TechCrunch is reporting that Facebook and Cisco are ready to expand their “Facebook Wifi” program, which lets brick-and-mortar stores ask customers to check-in to their pages before being granted free internet access. The service has been active in select businesses in San Francisco’s Bay Area since last year, but will soon be available to any company in the US.
The businesses involved in the test reported that their daily check-in numbers tripled after they implemented the software.

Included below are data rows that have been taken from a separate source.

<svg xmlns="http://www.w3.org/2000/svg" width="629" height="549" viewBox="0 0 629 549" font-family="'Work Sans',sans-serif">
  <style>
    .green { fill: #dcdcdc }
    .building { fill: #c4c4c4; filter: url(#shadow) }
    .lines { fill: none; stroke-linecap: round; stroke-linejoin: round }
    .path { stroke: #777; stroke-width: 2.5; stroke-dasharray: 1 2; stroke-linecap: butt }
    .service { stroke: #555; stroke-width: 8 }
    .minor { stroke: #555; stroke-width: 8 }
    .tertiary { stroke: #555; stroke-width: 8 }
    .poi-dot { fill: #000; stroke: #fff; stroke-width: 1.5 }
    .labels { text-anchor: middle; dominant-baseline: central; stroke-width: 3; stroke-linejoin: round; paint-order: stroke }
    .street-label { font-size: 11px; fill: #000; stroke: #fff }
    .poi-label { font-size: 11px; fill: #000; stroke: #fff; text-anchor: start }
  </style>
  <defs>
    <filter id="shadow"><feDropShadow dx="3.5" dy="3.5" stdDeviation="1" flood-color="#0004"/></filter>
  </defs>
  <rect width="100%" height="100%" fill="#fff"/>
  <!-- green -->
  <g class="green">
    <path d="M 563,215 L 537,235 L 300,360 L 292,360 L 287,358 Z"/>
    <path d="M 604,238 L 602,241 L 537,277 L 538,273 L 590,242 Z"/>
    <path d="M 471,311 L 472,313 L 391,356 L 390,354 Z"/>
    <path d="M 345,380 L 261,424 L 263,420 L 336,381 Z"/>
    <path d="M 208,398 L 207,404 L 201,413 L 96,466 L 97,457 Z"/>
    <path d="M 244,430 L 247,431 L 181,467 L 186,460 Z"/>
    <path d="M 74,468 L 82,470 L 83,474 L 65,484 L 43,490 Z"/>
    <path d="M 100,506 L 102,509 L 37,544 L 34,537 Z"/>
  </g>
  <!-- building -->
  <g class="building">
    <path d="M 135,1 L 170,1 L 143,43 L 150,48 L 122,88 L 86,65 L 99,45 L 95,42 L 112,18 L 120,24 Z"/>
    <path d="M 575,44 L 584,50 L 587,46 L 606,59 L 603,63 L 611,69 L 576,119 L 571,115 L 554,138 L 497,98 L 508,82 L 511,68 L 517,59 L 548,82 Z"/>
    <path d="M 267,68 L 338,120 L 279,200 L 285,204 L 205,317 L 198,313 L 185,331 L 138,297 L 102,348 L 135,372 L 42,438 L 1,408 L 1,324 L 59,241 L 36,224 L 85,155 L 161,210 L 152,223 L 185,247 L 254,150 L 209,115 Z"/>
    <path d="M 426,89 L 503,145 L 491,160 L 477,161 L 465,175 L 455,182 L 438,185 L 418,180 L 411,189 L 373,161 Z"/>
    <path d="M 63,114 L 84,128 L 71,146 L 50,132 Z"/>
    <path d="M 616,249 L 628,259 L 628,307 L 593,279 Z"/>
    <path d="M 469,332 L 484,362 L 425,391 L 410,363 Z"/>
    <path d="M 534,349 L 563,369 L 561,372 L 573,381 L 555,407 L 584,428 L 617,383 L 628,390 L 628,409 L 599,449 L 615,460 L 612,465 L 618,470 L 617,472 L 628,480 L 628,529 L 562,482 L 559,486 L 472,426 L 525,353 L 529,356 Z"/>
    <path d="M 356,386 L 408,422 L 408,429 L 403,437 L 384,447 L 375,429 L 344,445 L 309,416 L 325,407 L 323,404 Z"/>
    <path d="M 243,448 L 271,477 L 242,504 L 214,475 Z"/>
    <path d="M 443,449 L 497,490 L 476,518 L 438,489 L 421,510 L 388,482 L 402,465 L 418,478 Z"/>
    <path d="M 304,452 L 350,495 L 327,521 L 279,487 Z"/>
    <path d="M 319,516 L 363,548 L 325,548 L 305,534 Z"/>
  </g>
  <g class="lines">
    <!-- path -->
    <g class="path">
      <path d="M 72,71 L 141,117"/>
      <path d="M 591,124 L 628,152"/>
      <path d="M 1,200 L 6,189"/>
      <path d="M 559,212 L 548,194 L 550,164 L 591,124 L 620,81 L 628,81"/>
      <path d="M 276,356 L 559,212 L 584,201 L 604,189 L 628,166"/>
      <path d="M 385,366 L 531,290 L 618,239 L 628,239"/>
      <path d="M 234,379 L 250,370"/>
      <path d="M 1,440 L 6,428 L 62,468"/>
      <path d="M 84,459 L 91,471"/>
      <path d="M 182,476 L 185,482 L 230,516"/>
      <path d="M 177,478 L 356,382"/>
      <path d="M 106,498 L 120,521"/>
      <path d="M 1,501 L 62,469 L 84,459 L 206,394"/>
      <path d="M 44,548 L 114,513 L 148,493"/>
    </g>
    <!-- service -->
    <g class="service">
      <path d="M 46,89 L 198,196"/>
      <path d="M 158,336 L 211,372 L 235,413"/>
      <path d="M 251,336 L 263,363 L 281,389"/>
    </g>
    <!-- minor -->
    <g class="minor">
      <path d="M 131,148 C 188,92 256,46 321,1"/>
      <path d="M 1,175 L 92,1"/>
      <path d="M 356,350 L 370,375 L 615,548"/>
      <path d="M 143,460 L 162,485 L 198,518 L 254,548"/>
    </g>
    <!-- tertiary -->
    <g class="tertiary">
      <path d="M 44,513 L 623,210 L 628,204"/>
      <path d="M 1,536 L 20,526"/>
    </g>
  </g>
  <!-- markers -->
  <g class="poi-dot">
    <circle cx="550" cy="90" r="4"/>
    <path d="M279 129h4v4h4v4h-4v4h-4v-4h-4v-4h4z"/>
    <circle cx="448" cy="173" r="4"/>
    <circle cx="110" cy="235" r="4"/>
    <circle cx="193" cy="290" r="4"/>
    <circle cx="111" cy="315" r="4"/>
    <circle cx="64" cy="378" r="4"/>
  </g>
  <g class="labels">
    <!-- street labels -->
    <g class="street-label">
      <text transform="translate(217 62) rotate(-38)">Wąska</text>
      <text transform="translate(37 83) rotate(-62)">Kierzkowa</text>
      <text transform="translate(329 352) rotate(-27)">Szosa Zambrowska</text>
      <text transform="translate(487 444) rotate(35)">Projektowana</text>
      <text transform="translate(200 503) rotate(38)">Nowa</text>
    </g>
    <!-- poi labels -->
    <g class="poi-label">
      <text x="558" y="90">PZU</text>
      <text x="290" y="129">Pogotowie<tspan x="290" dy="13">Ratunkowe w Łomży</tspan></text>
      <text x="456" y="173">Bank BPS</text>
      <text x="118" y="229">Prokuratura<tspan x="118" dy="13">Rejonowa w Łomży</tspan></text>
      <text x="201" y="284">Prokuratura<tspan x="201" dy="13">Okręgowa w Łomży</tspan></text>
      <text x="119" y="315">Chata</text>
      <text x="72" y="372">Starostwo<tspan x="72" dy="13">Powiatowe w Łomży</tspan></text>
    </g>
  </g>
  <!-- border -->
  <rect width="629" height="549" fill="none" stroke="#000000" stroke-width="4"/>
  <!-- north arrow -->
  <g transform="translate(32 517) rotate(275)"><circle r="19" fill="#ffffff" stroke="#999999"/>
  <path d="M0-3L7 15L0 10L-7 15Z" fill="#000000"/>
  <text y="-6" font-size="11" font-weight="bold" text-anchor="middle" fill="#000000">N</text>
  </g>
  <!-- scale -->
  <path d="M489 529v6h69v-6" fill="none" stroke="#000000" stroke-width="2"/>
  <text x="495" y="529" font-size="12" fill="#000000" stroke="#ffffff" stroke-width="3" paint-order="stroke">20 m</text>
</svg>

Pretty much any company can use the service as well, as the “Cisco CMX for Facebook Wifi” software integrates with businesses existing routers and broadband services.
When customers connect to the wifi network, they’re directed to a custom landing page. Once a customer checks in, the service automatically connects them to the secured network. Customer’s can opt out, and still connect to the internet, but the “skip check-in” button is noticeably obscured on the page, as you can see below (photo from TechCrunch).

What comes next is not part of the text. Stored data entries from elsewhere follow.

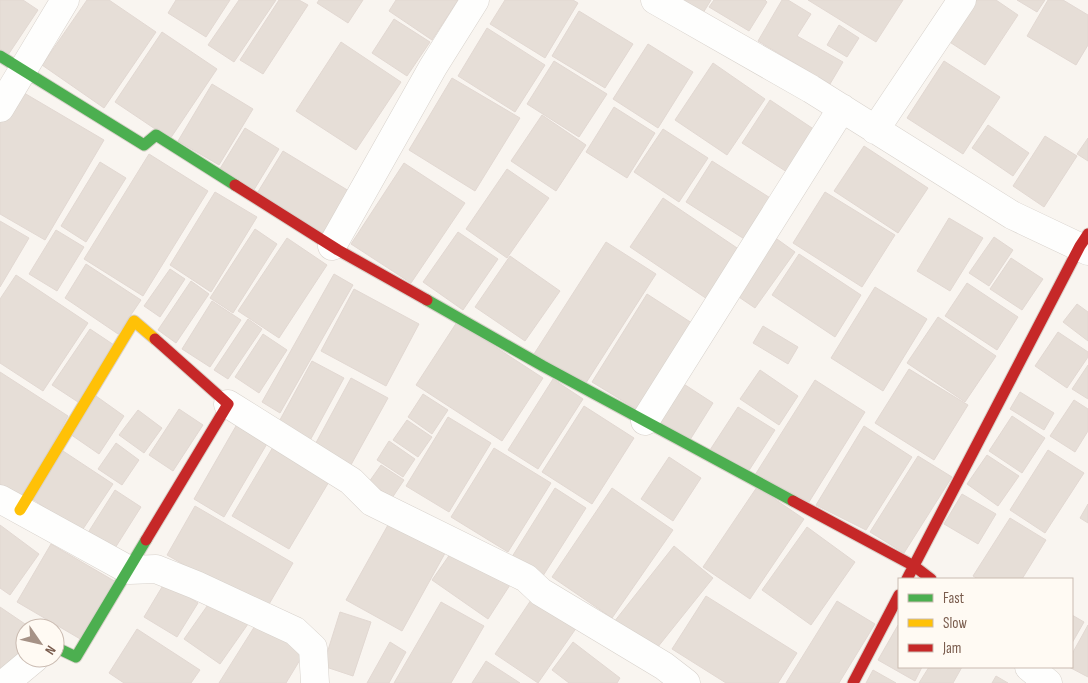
<svg xmlns="http://www.w3.org/2000/svg" width="1088" height="683" font-family="'Sofia Sans Condensed',sans-serif">
  <style>
    .building { fill: #e6ded7; stroke: #e2d8d2 }
    .lines { fill: none; stroke-linecap: round; stroke-linejoin: round }
    .street-casing { stroke: #d7d1cb; stroke-width: 29 }
    .fast-casing { stroke: #d9d2cb; stroke-width: 13 }
    .slow-casing { stroke: #d9d2cb; stroke-width: 13 }
    .jam-casing { stroke: #d9d2cb; stroke-width: 13 }
    .street { stroke: #fefefd; stroke-width: 28 }
    .fast { stroke: #4caf50; stroke-width: 11 }
    .slow { stroke: #ffc107; stroke-width: 11 }
    .jam { stroke: #c62828; stroke-width: 11 }
  </style>
  <rect width="100%" height="100%" fill="#f9f5f0"/>
  <path class="building" d="M0,0H23L38,10L8,55L0,49Z
    M87,0H109L156,32L104,108L42,65Z
    M176,0H230L206,37L168,13Z
    M239,0H276L234,62L208,45Z
    M279,0H299L308,5L263,74L240,60Z
    M319,0H363L348,23L317,3Z
    M396,0H458L432,40L389,11Z
    M505,0H573L578,3L545,58L490,24Z
    M681,0H711L703,13Z
    M714,0H765L767,2L749,31L709,7Z
    M782,0H788L811,14L797,36L843,62L830,84L758,41Z
    M808,0H903L876,42Z
    M970,0H996L1018,15L985,65L945,39Z
    M1017,0H1045L1037,12Z
    M1048,0H1063L1088,15V45L1076,65L1027,36Z
    M579,11L633,44L605,88L552,56Z
    M394,19L430,42L407,76L372,53Z
    M839,25L859,38L847,57L827,45Z
    M487,28L545,65L515,112L458,76Z
    M162,32L217,69L170,139L115,102Z
    M341,42L401,82L356,150L296,111Z
    M648,44L693,72L658,128L613,99Z
    M554,61L607,94L579,137L527,104Z
    M944,61L1000,97L963,154L907,118Z
    M713,63L765,99L727,155L675,120Z
    M452,78L520,118L475,191L409,150Z
    M212,84L253,109L219,165L178,141Z
    M19,90L104,140L45,240L0,214V122Z
    M770,100L818,132L790,174L742,143Z
    M614,107L655,133L627,178L586,152Z
    M542,115L586,145L556,191L511,161Z
    M988,125L1029,153L1013,176L972,148Z
    M245,128L279,149L252,193L218,172Z
    M663,129L708,158L679,202L634,172Z
    M1045,136L1077,156L1044,207L1013,186Z
    M1088,138V161L1077,154Z
    M864,146L928,188L898,233L834,191Z
    M283,151L349,191L322,236L256,195Z
    M149,154L208,191L143,296L84,259Z
    M712,161L775,201L749,242L686,202Z
    M100,162L126,178L86,242L61,226Z
    M404,163L465,203L411,283L351,244Z
    M507,169L549,198L507,258L466,229Z
    M215,192L257,217L211,292L170,265Z
    M825,192L895,235L862,287L793,243Z
    M663,198L743,252L710,301L630,247Z
    M949,218L983,238L950,291L917,271Z
    M0,221L29,238L0,287Z
    M255,229L277,244L233,313L210,298Z
    M56,230L84,247L57,291L29,274Z
    M458,232L498,259L463,310L423,282Z
    M770,234L795,252L755,308L730,291Z
    M994,237L1013,250L989,286L969,273Z
    M287,238L327,265L279,338L238,311Z
    M606,242L656,274L584,386L534,354Z
    M799,254L861,295L835,337L772,295Z
    M510,256L560,291L525,341L475,307Z
    M1011,258L1043,279L1022,310L990,289Z
    M86,264L141,300L118,334L65,298Z
    M170,269L185,279L160,317L144,306Z
    M334,274L353,285L280,413L262,402Z
    M16,275L88,323L43,391L0,363V299Z
    M191,281L209,294L176,343L158,330Z
    M967,283L1018,317L997,350L945,316Z
    M875,287L927,319L883,391L831,358Z
    M354,289L419,324L386,386L321,351Z
    M647,294L695,325L641,412L592,382Z
    M212,301L241,320L210,367L182,349Z
    M1077,304L1088,312V341L1063,322Z
    M938,317L996,356L965,402L907,363Z
    M248,319L262,329L228,379L214,370Z
    M457,322L543,378L502,441L416,385Z
    M763,326L798,347L788,364L753,343Z
    M90,329L114,345L81,404L52,385Z
    M1058,332L1088,352V357L1067,388L1035,366Z
    M263,334L287,350L259,393L235,377Z
    M312,361L344,378L307,446L275,429Z
    M1088,365V399L1072,389Z
    M909,369L968,405L934,460L875,423Z
    M760,370L798,396L779,425L740,399Z
    M0,372L68,416L20,503L0,490Z
    M351,378L388,398L347,472L311,452Z
    M553,379L583,399L538,469L508,450Z
    M676,379L713,403L688,443L650,419Z
    M815,380L865,412L809,502L755,475Z
    M1020,392L1054,413L1044,430L1010,409Z
    M423,394L448,410L432,434L408,417Z
    M96,396L124,416L99,454L70,434Z
    M1074,400L1088,409V431L1075,452L1050,436Z
    M584,406L634,438L592,504L542,472Z
    M738,407L775,430L748,472L710,450Z
    M179,409L203,425L173,471L149,455Z
    M138,410L162,428L144,453L119,435Z
    M1012,416L1045,438L1022,473L989,451Z
    M448,417L491,443L449,512L406,486Z
    M240,419L271,437L224,517L194,499Z
    M407,420L432,437L418,457L393,440Z
    M864,426L912,457L866,530L816,505Z
    M389,441L415,459L403,477L377,460Z
    M276,442L333,475L289,549L232,516Z
    M116,443L139,460L122,485L98,469Z
    M494,448L551,483L508,552L451,517Z
    M1048,450L1084,473L1045,533L1010,510Z
    M63,451L113,484L81,532L31,498Z
    M987,455L1019,476L998,506L967,484Z
    M918,456L952,477L904,553L870,532Z
    M669,457L701,478L673,521L641,499Z
    M381,465L404,480L392,498L369,482Z
    M757,487L804,519L750,599L703,567Z
    M555,488L586,508L541,579L510,560Z
    M612,488L673,530L612,618L552,577Z
    M115,490L141,507L110,556L84,539Z
    M962,494L996,514L978,544L944,524Z
    M1088,504V523L1080,518Z
    M195,506L293,563L265,611L167,555Z
    M393,516L449,546L402,631L346,600Z
    M1010,518L1046,540L1022,579H978L973,576Z
    M0,525L39,554L10,595L0,588Z
    M807,527L855,562L811,625L762,590Z
    M51,544L116,582L82,640L17,602Z
    M674,546L713,578L653,653L614,622Z
    M455,547L510,585L488,619L432,580Z
    M165,582L198,603L177,637L144,617Z
    M706,596L797,653L778,683H726L672,649Z
    M533,597L577,627L538,683L495,654Z
    M212,599L248,624L220,664L184,639Z
    M837,601L875,624L839,683H786Z
    M441,602L484,626L451,683H394Z
    M0,607L31,628H25V654L0,670Z
    M340,612L371,622L353,676L323,666Z
    M1072,615L1084,622L1072,643Z
    M258,621L306,650L286,683H219Z
    M898,625L899,667H922L915,681L878,660Z
    M1088,625V677L1069,667H1072V654Z
    M137,629L200,670L191,683H124L109,673Z
    M390,642L406,652L389,683H367Z
    M573,642L620,678L617,683H569L552,670Z
    M486,661L520,683H472Z
    M929,667H962L953,683H919Z
    M873,670L896,683H866Z
    M996,676L1008,683H992Z"/>
  <g class="lines">
    <g class="street-casing">
      <path id="street" d="M655,0L811,89L1012,215L1088,251
        M0,108L65,0
        M875,130L962,0
        M332,246L433,67L475,0
        M228,404L351,481L372,502L526,578L541,592L664,666L686,683
        M645,421L842,108
        M0,499L129,570L156,569L196,585L295,631L313,648L315,683
        M1029,667L1048,683
        M5,683L35,658"/>
    </g>
    <g class="fast-casing">
      <path id="fast" d="M0,56L144,145L156,135L235,185
        M427,300L543,366L793,501
        M55,647L76,657L146,540"/>
    </g>
    <g class="slow-casing">
      <path id="slow" d="M20,510L134,321L155,339"/>
    </g>
    <g class="jam-casing">
      <path id="jam" d="M235,185L338,250L427,300
        M793,501L914,566L931,579
        M146,540L228,404L155,339
        M907,579L1080,246L1088,234
        M853,683L899,595"/>
    </g>
    <use href="#street" class="street"/>
    <use href="#fast" class="fast"/>
    <use href="#slow" class="slow"/>
    <use href="#jam" class="jam"/>
  </g>
  <rect x="898" y="578" width="175" height="90" fill="#fffaf3" stroke="#cabbb1"/>
  <rect x="908" y="594" width="25" height="8" fill="#4caf50" stroke="#cabbb1"/>
  <text x="943" y="603" font-size="15" fill="#7a5c4d">Fast</text>
  <rect x="908" y="619" width="25" height="8" fill="#ffc107" stroke="#cabbb1"/>
  <text x="943" y="628" font-size="15" fill="#7a5c4d">Slow</text>
  <rect x="908" y="644" width="25" height="8" fill="#c62828" stroke="#cabbb1"/>
  <text x="943" y="653" font-size="15" fill="#7a5c4d">Jam</text>
  <g transform="translate(40 643) rotate(124)"><circle r="24" fill="#fffaf3" stroke="#cabbb1"/>
  <path d="M0-4L9 19L0 12L-9 19Z" fill="#a69286"/>
  <text y="-8" font-size="14" font-weight="bold" text-anchor="middle" fill="#7a5c4d">N</text>
  </g>
</svg>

For businesses the service provides anonymized, aggregate data on their clientele’s demographics, and allows them to offer free, secured internet access without having to tell each customer the password. It may also provide an extra incentive for local businesses to provide free internet. For Facebook, the service provides even more data on user behavior, including potentially valuable metrics on the stores they visit, which could in turn lead to greater advertising revenue. What exactly Cisco is gaining, besides increased brand presence, is not readily apparent.